== PROBLEM DETAILS ==
Copy the data exactly.

Stored data
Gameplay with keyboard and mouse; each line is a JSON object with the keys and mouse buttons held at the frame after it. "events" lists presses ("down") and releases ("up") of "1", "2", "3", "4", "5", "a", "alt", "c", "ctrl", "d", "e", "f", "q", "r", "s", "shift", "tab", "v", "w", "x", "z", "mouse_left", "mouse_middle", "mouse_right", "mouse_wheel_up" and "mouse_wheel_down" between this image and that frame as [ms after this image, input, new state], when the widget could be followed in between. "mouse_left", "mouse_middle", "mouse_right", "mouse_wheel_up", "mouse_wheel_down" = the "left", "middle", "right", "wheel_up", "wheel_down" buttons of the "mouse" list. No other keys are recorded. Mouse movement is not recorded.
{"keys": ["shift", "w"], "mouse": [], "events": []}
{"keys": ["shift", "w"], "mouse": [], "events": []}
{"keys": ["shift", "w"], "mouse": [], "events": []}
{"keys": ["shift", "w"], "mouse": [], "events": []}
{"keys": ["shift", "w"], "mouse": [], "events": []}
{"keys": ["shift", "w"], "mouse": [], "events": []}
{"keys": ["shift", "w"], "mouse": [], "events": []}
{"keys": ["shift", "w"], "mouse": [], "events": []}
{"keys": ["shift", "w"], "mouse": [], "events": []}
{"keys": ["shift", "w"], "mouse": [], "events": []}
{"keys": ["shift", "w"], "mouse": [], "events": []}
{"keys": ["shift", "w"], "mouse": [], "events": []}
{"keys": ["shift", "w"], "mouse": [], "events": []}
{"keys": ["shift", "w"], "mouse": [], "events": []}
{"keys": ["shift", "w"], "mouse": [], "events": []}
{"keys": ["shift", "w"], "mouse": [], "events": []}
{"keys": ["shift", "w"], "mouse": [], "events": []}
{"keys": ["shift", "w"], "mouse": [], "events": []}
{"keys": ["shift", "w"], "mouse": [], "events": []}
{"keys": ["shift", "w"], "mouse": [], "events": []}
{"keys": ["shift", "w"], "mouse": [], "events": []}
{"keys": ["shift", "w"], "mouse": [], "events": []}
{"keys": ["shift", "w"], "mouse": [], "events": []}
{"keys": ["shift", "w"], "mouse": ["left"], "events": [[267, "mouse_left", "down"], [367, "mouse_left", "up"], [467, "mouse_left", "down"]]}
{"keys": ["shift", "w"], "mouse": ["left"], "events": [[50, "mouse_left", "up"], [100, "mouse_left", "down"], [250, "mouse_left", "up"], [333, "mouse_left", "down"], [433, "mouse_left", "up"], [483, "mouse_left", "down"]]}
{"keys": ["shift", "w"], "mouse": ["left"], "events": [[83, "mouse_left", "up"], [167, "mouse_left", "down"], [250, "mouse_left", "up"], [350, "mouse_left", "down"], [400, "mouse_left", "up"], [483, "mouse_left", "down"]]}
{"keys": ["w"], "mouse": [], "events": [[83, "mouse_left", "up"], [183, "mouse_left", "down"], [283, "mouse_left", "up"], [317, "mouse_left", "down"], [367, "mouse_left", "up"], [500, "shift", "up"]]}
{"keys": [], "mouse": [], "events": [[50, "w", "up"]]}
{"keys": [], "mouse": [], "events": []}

== EXERCISE RESULT ==
Gameplay with keyboard and mouse; each line is a JSON object with the keys and mouse buttons held at the frame after it. "events" lists presses ("down") and releases ("up") of "1", "2", "3", "4", "5", "a", "alt", "c", "ctrl", "d", "e", "f", "q", "r", "s", "shift", "tab", "v", "w", "x", "z", "mouse_left", "mouse_middle", "mouse_right", "mouse_wheel_up" and "mouse_wheel_down" between this image and that frame as [ms after this image, input, new state], when the widget could be followed in between. "mouse_left", "mouse_middle", "mouse_right", "mouse_wheel_up", "mouse_wheel_down" = the "left", "middle", "right", "wheel_up", "wheel_down" buttons of the "mouse" list. No other keys are recorded. Mouse movement is not recorded.
{"keys": ["shift", "w"], "mouse": [], "events": []}
{"keys": ["shift", "w"], "mouse": [], "events": []}
{"keys": ["shift", "w"], "mouse": [], "events": []}
{"keys": ["shift", "w"], "mouse": [], "events": []}
{"keys": ["shift", "w"], "mouse": [], "events": []}
{"keys": ["shift", "w"], "mouse": [], "events": []}
{"keys": ["shift", "w"], "mouse": [], "events": []}
{"keys": ["shift", "w"], "mouse": [], "events": []}
{"keys": ["shift", "w"], "mouse": [], "events": []}
{"keys": ["shift", "w"], "mouse": [], "events": []}
{"keys": ["shift", "w"], "mouse": [], "events": []}
{"keys": ["shift", "w"], "mouse": [], "events": []}
{"keys": ["shift", "w"], "mouse": [], "events": []}
{"keys": ["shift", "w"], "mouse": [], "events": []}
{"keys": ["shift", "w"], "mouse": [], "events": []}
{"keys": ["shift", "w"], "mouse": [], "events": []}
{"keys": ["shift", "w"], "mouse": [], "events": []}
{"keys": ["shift", "w"], "mouse": [], "events": []}
{"keys": ["shift", "w"], "mouse": [], "events": []}
{"keys": ["shift", "w"], "mouse": [], "events": []}
{"keys": ["shift", "w"], "mouse": [], "events": []}
{"keys": ["shift", "w"], "mouse": [], "events": []}
{"keys": ["shift", "w"], "mouse": [], "events": []}
{"keys": ["shift", "w"], "mouse": ["left"], "events": [[267, "mouse_left", "down"], [367, "mouse_left", "up"], [467, "mouse_left", "down"]]}
{"keys": ["shift", "w"], "mouse": ["left"], "events": [[50, "mouse_left", "up"], [100, "mouse_left", "down"], [250, "mouse_left", "up"], [333, "mouse_left", "down"], [433, "mouse_left", "up"], [483, "mouse_left", "down"]]}
{"keys": ["shift", "w"], "mouse": ["left"], "events": [[83, "mouse_left", "up"], [167, "mouse_left", "down"], [250, "mouse_left", "up"], [350, "mouse_left", "down"], [400, "mouse_left", "up"], [483, "mouse_left", "down"]]}
{"keys": ["w"], "mouse": [], "events": [[83, "mouse_left", "up"], [183, "mouse_left", "down"], [283, "mouse_left", "up"], [317, "mouse_left", "down"], [367, "mouse_left", "up"], [500, "shift", "up"]]}
{"keys": [], "mouse": [], "events": [[50, "w", "up"]]}
{"keys": [], "mouse": [], "events": []}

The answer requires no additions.